• [WHAT THE TASK REQUIRES]: In the forum post, which versions of Thrust and CUDA does the writer say they are using?

• [PASSAGE SHOWN]:

■ ■ ■ ■ ■

I was trying the first example of the official website's example https://developer.nvidia.com/thrust and changed the vector size to 32<<23. The code is like:
#include <thrust/host_vector.h>
#include <thrust/device_vector.h>
#include <thrust/generate.h>
#include <thrust/sort.h>
#include <thrust/copy.h>
#include <algorithm>
#include <cstdlib>
#include <time.h>
using namespace std;
int main(void){
// generate random numbers serially
thrust::host_vector<int> h_vec(32 << 23);
std::generate(h_vec.begin(), h_vec.end(), rand);
std::cout << "1." << time(NULL) << endl;
// transfer data to the device
thrust::device_vector<int> d_vec = h_vec;
cout << "2." << time(NULL) << endl;
// sort data on the device (846M keys per second on GeForce GTX 480)
thrust::sort(d_vec.begin(), d_vec.end());
// transfer data back to host
thrust::copy(d_vec.begin(), d_vec.end(), h_vec.begin());
std::cout << "3." << time(NULL) << endl;
return 0;
}
But the program crashed when running to the line of thrust::sort. I tried to alternatively use std::vector and std:sort and it worked well.
Is this a bug of thrust?? I am using Thrust 1.7 + Cuda 6.5 + Visual Studio 2013 Update 2.

■ ■ ■ ■ ■

• [DATA SHOWN]:

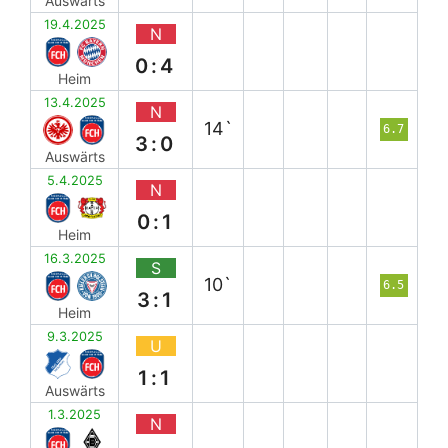
Auswärts
19.4.2025
N
0:4
Heim
13.4.2025
N
14`
6.7
3:0
Auswärts
5.4.2025
N
0:1
Heim
16.3.2025
S
10`
6.5
3:1
Heim
9.3.2025
U
1:1
Auswärts
1.3.2025
N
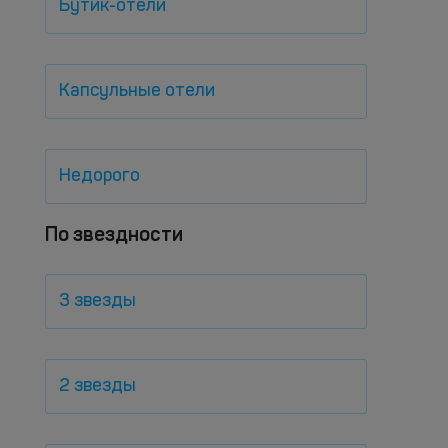
Бутик-отели
Капсульные отели
Недорого
По звездности
3 звезды
2 звезды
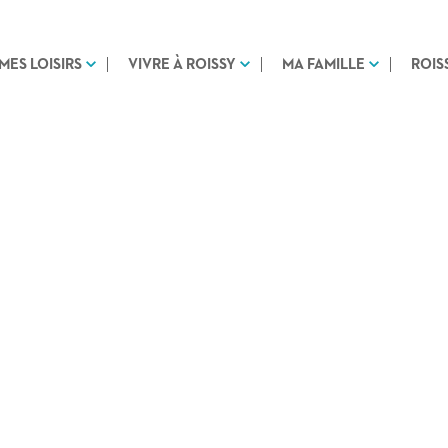
MES LOISIRS
VIVRE À ROISSY
MA FAMILLE
ROIS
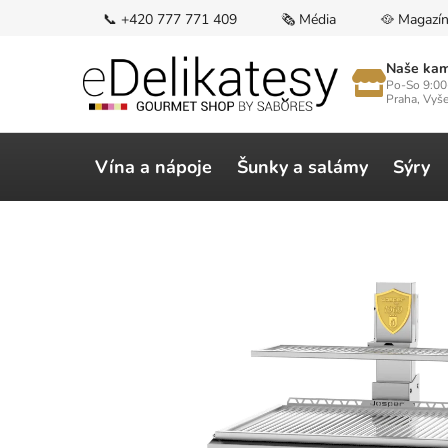
Přejít
📞 +420 777 771 409
🗞️ Média
🥘 Magazí
na
obsah
Naše kam
Po-So 9:00
Praha, Vyš
Vína a nápoje
Šunky a salámy
Sýry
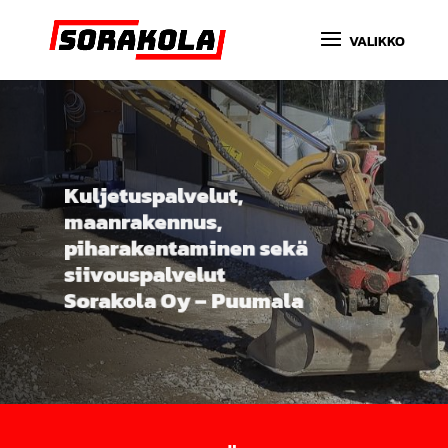
Kuljetuspalvelut,
maanrakennus,
piharakentaminen sekä
siivouspalvelut
Sorakola Oy – Puumala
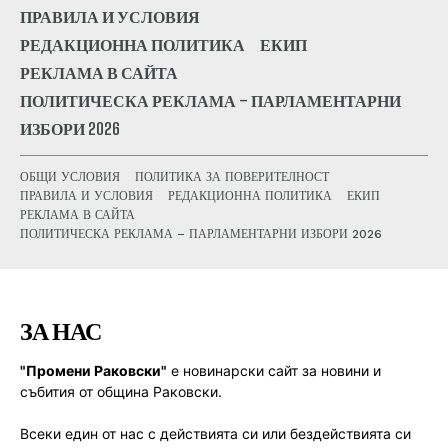
ПРАВИЛА И УСЛОВИЯ
РЕДАКЦИОННА ПОЛИТИКА
ЕКИП
РЕКЛАМА В САЙТА
ПОЛИТИЧЕСКА РЕКЛАМА – ПАРЛАМЕНТАРНИ
ИЗБОРИ 2026
ОБЩИ УСЛОВИЯ
ПОЛИТИКА ЗА ПОВЕРИТЕЛНОСТ
ПРАВИЛА И УСЛОВИЯ
РЕДАКЦИОННА ПОЛИТИКА
ЕКИП
РЕКЛАМА В САЙТА
ПОЛИТИЧЕСКА РЕКЛАМА – ПАРЛАМЕНТАРНИ ИЗБОРИ 2026
ЗА НАС
"Промени Раковски"
е новинарски сайт за новини и
събития от община Раковски.
Всеки един от нас с действията си или бездействията си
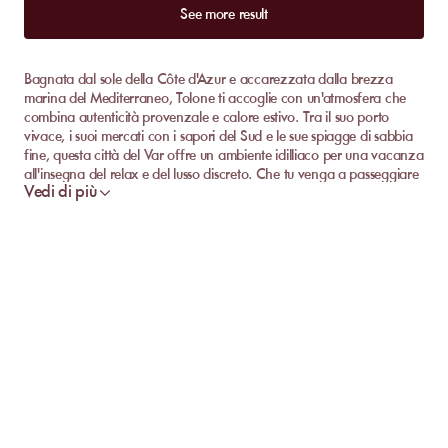
See more result
Bagnata dal sole della Côte d'Azur e accarezzata dalla brezza
marina del Mediterraneo, Tolone ti accoglie con un'atmosfera che
combina autenticità provenzale e calore estivo. Tra il suo porto
vivace, i suoi mercati con i sapori del Sud e le sue spiagge di sabbia
fine, questa città del Var offre un ambiente idilliaco per una vacanza
all'insegna del relax e del lusso discreto. Che tu venga a passeggiare
Vedi di più
sul lungomare, gustare una bouillabaisse di fronte al tramonto o
esplorare le sue strade tipiche, Tolone ti incanterà con la sua
atmosfera conviviale e il suo stile di vita mediterraneo.
Scopri le Migliori Spiagge Private di Tolone
Iniziamo esplorando insieme le più belle spiagge private che Tolone
ha da offrire agli amanti del relax.
Le M5
Le M5
è senza dubbio una delle spiagge private più popolari di
Tolone. Annidato a Mourillon, questo esclusivo beach club attrae con
il suo design elegante e la vista mozzafiato sulla rada di Tolone e la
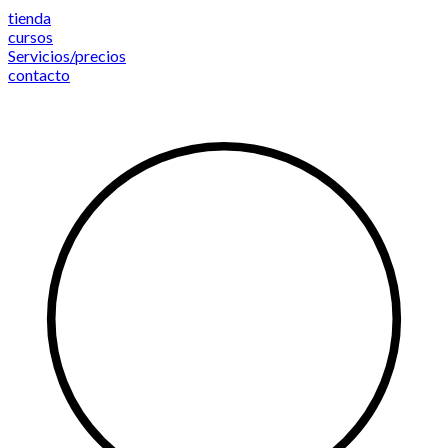
Saltar
tienda
al
cursos
contenido
Servicios/precios
contacto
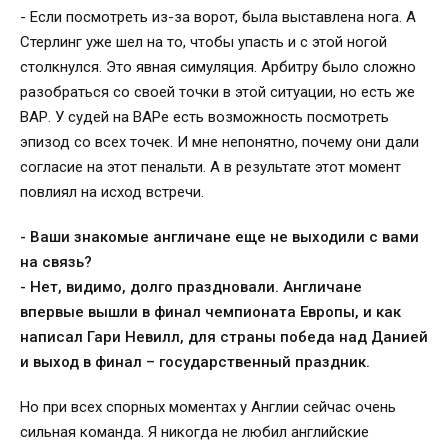
- Если посмотреть из-за ворот, была выставлена нога. А
Стерлинг уже шел на то, чтобы упасть и с этой ногой
столкнулся. Это явная симуляция. Арбитру было сложно
разобраться со своей точки в этой ситуации, но есть же
ВАР. У судей на ВАРе есть возможность посмотреть
эпизод со всех точек. И мне непонятно, почему они дали
согласие на этот пенальти. А в результате этот момент
повлиял на исход встречи.
- Ваши знакомые англичане еще не выходили с вами
на связь?
- Нет, видимо, долго праздновали. Англичане
впервые вышли в финал чемпионата Европы, и как
написал
Гари Невилл, для страны победа над Данией
и выход в финал – государственный праздник.
Но при всех спорных моментах у Англии сейчас очень
сильная команда. Я никогда не любил английские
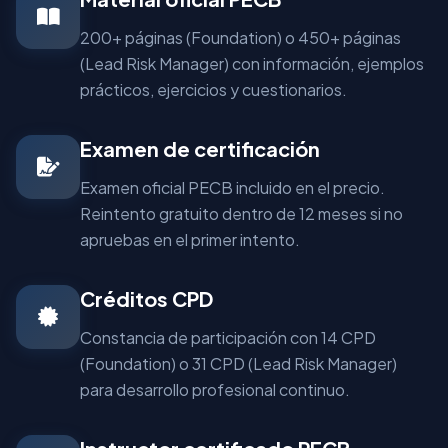
200+ páginas (Foundation) o 450+ páginas
(Lead Risk Manager) con información, ejemplos
prácticos, ejercicios y cuestionarios.
Examen de certificación
Examen oficial PECB incluido en el precio.
Reintento gratuito dentro de 12 meses si no
apruebas en el primer intento.
Créditos CPD
Constancia de participación con 14 CPD
(Foundation) o 31 CPD (Lead Risk Manager)
para desarrollo profesional continuo.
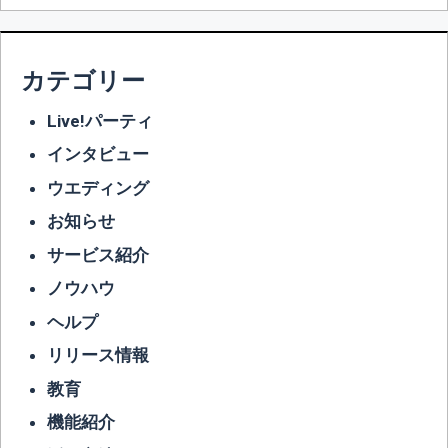
カテゴリー
Live!パーティ
インタビュー
ウエディング
お知らせ
サービス紹介
ノウハウ
ヘルプ
リリース情報
教育
機能紹介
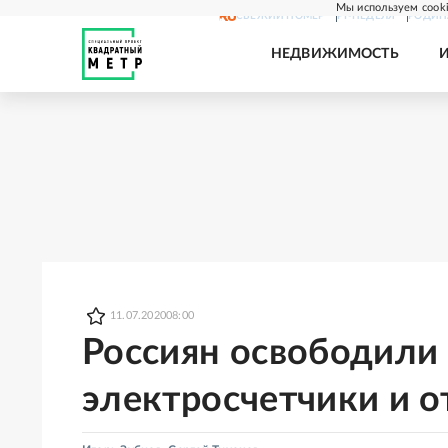
Мы используем cooki
СВЕЖИЙ НОМЕР
РГ-НЕДЕЛЯ
РОДИН
НЕДВИЖИМОСТЬ
11.07.2020
08:00
Россиян освободили 
электросчетчики и о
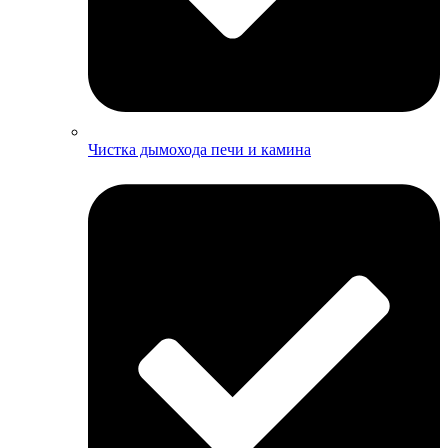
Чистка дымохода печи и камина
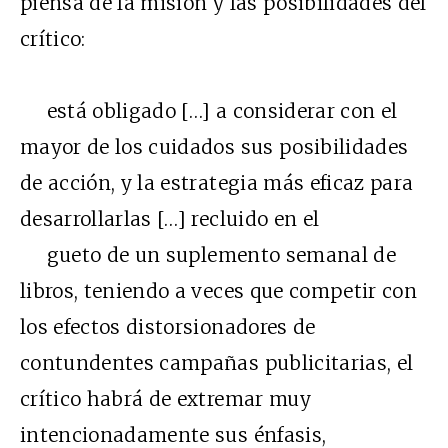
piensa de la misión y las posibilidades del
crítico:
está obligado […] a considerar con el
mayor de los cuidados sus posibilidades
de acción, y la estrategia más eficaz para
desarrollarlas […] recluido en el
gueto de un suplemento semanal de
libros, teniendo a veces que competir con
los efectos distorsionadores de
contundentes campañas publicitarias, el
crítico habrá de extremar muy
intencionadamente sus énfasis,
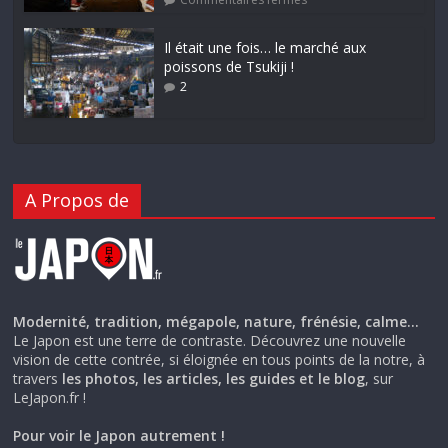
Il était une fois… le marché aux
poissons de Tsukiji !
2
A Propos de
Modernité, tradition, mégapole, nature, frénésie, calme…
Le Japon est une terre de contraste. Découvrez une nouvelle
vision de cette contrée, si éloignée en tous points de la notre, à
travers
les photos, les articles, les guides et le blog
, sur
LeJapon.fr !
Pour voir le Japon autrement !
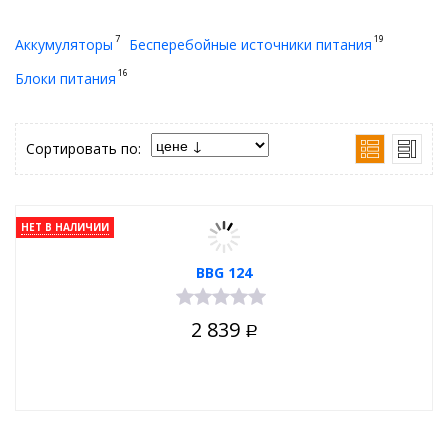
7
19
Аккумуляторы
Бесперебойные источники питания
16
Блоки питания
Сортировать по:
НЕТ В НАЛИЧИИ
BBG 124
2 839
Р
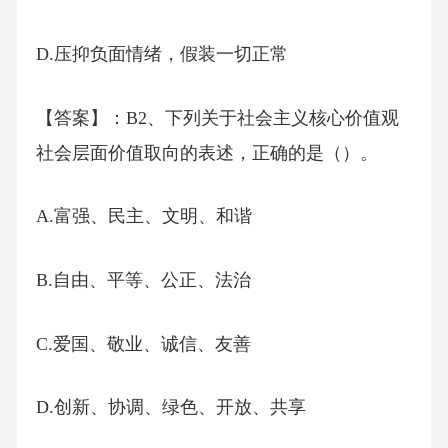
D.压抑负面情绪，假装一切正常
【答案】：B2、下列关于社会主义核心价值观
社会层面价值取向的表述，正确的是（）。
A.富强、民主、文明、和谐
B.自由、平等、公正、法治
C.爱国、敬业、诚信、友善
D.创新、协调、绿色、开放、共享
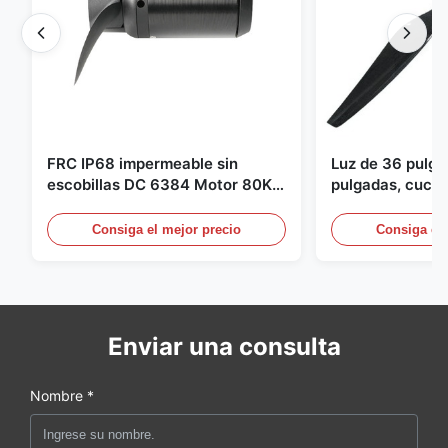
FRC IP68 impermeable sin
Luz de 36 pulg
escobillas DC 6384 Motor 80KV
pulgadas, cuchil
4KW 45kg empuje para botes de
para Dron Quad
surf propulsor submarino hidro
pulgadas para 
Consiga el mejor precio
Consiga el 
Enviar una consulta
Nombre *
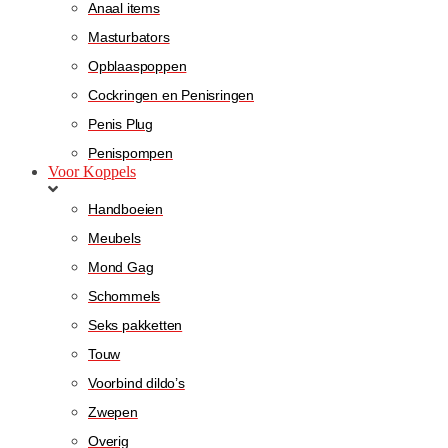
Anaal items
Masturbators
Opblaaspoppen
Cockringen en Penisringen
Penis Plug
Penispompen
Voor Koppels
Handboeien
Meubels
Mond Gag
Schommels
Seks pakketten
Touw
Voorbind dildo’s
Zwepen
Overig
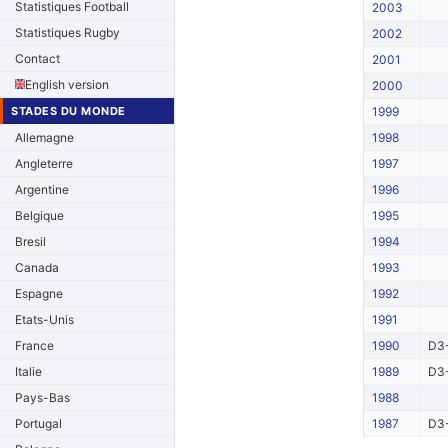
Statistiques Football
2003
Statistiques Rugby
2002
Contact
2001
English version
2000
STADES DU MONDE
1999
Allemagne
1998
Angleterre
1997
Argentine
1996
Belgique
1995
Bresil
1994
Canada
1993
Espagne
1992
Etats-Unis
1991
France
1990
D3-
Italie
1989
D3-
Pays-Bas
1988
Portugal
1987
D3-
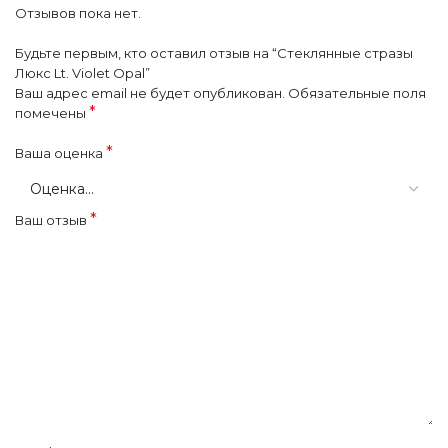
Отзывов пока нет.
Будьте первым, кто оставил отзыв на “Стеклянные стразы
Люкс Lt. Violet Opal”
Ваш адрес email не будет опубликован.
Обязательные поля
*
помечены
*
Ваша оценка
*
Ваш отзыв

■ ■ ■ ■ ■

• [COMPLETED EXERCISE]: Thrust 1.7 and CUDA 6.5.